Records supplied: Begin
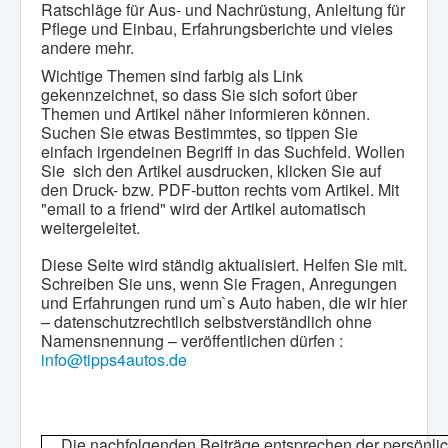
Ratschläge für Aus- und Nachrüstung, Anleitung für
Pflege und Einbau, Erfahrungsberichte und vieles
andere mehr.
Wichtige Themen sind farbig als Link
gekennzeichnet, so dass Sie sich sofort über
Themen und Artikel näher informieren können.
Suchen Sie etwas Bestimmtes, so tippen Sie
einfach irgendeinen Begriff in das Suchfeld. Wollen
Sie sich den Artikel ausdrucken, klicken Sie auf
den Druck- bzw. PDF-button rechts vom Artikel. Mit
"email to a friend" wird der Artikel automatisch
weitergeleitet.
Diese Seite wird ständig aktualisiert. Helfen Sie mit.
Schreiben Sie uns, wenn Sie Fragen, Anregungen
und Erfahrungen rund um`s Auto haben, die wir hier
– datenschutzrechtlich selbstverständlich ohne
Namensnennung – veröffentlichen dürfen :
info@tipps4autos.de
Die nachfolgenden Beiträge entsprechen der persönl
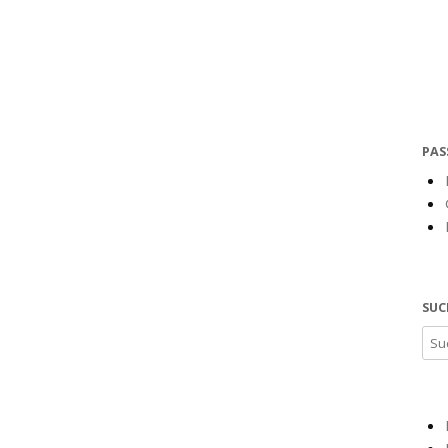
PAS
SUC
Records supplied: End
Records supplied: Begin
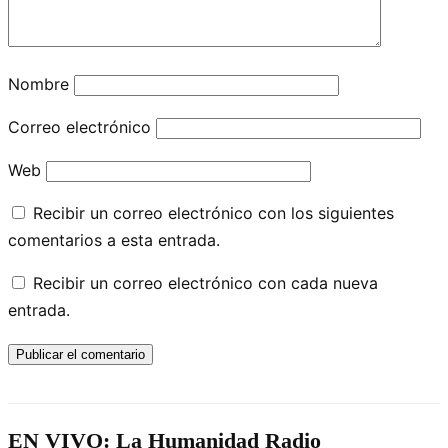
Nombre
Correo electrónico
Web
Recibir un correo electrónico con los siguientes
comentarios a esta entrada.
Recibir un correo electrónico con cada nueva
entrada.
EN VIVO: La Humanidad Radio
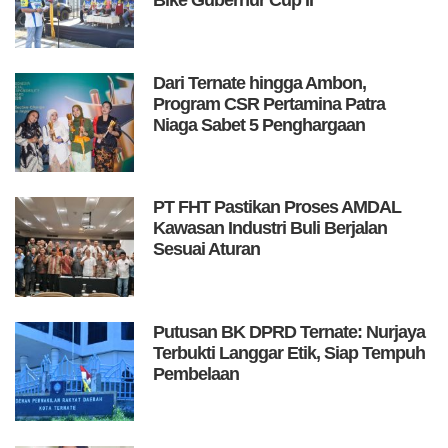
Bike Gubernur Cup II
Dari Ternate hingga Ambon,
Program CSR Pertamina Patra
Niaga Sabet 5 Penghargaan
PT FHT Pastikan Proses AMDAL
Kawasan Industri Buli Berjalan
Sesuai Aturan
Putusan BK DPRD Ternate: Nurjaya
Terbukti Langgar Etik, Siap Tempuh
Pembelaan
Records supplied: End
#### Work instruction
What lines of the material above hold the string "Ternate"? Please copy them.

#### Written answer
Dari Ternate hingga Ambon,
Putusan BK DPRD Ternate: Nurjaya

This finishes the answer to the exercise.